The choice of homeschooling and the continuity it brings is still another factor for parents who fear that constant disruptions in education have significantly depreciated their kids’ learning progress.

All these concerns are being weighed against whether the lack of social stimulation and isolation might end up having an even worse effect on children who opt out of public schools. Of course, much depends upon the geographic area of the family. For example, a parent, who lives in a small village, has been comforted by the fact that his children will still have the ability to connect more easily with friends. Even though he intends to homeschool this year, he plans to continue sending his kids to after-school activities and sports.

As these parents wake up to the State’s encroachment efforts, which are intensifying as the opening of the school year is imminent, some realize they’ve waited too long to make alternative arrangements to extricate their children from what is, for them, a system with a lot of uncomfortable decisions.

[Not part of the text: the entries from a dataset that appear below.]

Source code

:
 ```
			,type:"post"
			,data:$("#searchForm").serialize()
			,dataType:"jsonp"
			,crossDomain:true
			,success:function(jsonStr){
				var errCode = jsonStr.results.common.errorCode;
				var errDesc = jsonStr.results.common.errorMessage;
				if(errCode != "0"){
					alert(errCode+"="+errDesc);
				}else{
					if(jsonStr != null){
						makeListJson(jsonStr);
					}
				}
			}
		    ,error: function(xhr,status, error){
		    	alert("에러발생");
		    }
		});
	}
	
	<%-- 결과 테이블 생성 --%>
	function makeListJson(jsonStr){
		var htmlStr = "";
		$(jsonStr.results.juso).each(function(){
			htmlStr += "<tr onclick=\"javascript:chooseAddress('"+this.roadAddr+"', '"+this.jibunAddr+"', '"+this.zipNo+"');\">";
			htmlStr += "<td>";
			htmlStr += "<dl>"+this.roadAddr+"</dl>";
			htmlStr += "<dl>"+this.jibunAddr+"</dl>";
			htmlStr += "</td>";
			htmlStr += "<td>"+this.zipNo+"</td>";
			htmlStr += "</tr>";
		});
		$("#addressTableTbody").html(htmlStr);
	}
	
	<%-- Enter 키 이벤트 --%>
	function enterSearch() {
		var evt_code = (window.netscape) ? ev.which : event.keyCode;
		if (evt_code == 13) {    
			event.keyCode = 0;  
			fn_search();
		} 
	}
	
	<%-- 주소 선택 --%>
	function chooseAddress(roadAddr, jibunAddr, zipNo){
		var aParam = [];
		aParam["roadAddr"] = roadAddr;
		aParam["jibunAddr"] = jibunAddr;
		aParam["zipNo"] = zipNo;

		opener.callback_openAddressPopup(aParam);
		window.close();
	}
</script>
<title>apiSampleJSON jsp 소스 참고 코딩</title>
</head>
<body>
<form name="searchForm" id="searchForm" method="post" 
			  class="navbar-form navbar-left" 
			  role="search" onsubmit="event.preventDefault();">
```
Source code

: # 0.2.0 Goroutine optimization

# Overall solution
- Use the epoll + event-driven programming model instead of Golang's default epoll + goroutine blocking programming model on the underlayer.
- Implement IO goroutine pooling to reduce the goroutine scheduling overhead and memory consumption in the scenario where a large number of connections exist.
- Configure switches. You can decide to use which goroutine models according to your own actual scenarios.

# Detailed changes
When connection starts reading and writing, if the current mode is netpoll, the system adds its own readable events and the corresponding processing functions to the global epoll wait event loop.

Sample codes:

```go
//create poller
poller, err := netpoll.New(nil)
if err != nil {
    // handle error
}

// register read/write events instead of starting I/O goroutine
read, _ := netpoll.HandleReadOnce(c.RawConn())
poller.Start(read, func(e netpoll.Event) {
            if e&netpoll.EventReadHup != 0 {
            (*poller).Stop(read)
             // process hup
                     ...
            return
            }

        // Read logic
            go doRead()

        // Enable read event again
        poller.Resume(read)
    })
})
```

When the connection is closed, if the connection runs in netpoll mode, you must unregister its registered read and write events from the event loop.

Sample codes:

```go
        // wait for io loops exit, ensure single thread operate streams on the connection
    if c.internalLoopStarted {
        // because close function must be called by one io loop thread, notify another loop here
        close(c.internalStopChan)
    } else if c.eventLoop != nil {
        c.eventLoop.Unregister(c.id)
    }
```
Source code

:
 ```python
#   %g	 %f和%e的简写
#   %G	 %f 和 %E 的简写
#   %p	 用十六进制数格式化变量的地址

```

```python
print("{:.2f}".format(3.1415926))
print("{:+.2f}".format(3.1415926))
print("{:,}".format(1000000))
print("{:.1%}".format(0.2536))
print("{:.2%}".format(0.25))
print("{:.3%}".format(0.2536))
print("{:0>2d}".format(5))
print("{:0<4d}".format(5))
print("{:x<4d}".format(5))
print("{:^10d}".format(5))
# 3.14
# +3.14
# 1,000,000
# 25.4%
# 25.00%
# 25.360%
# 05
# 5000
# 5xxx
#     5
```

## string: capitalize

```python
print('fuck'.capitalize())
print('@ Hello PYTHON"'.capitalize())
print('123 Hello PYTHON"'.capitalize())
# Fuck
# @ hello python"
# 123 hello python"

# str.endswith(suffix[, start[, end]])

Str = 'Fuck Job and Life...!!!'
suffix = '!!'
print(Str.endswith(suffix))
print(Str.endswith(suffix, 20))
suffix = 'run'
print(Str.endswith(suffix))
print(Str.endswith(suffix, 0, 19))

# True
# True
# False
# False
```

In Israel, homeschooling must be reported to the Ministry of Education, which will then grant permission. The ministry requests the homeschooling parent provide his or her educational philosophy, as well as curriculum. The requirements are less stringent and allow for a variety of approaches. Homeschoolers must maintain contact with local educational authorities (Israelhomeschool.org).

In the age of Covid, what was once an option for hundreds of families could easily grow in number as parents seriously contemplate the many troubling issues of vaccinating their children and constant disruptions in learning due to lockdowns or quarantines.

Either way, alternatives to traditional in-school education are being sought throughout the country as parents feel the need to take a more active role in the decisions they believe are not right for their children.

Finally, it should also be noted that not all parents feel infringed upon and that a number of them interviewed for this article are content with the public school education their children are receiving during this pandemic.

The original article appeared on Aug. 24, 2021 on the Times of Israel personal blog of Cookie Schwaeber-Issan and has been granted permission for re-publication.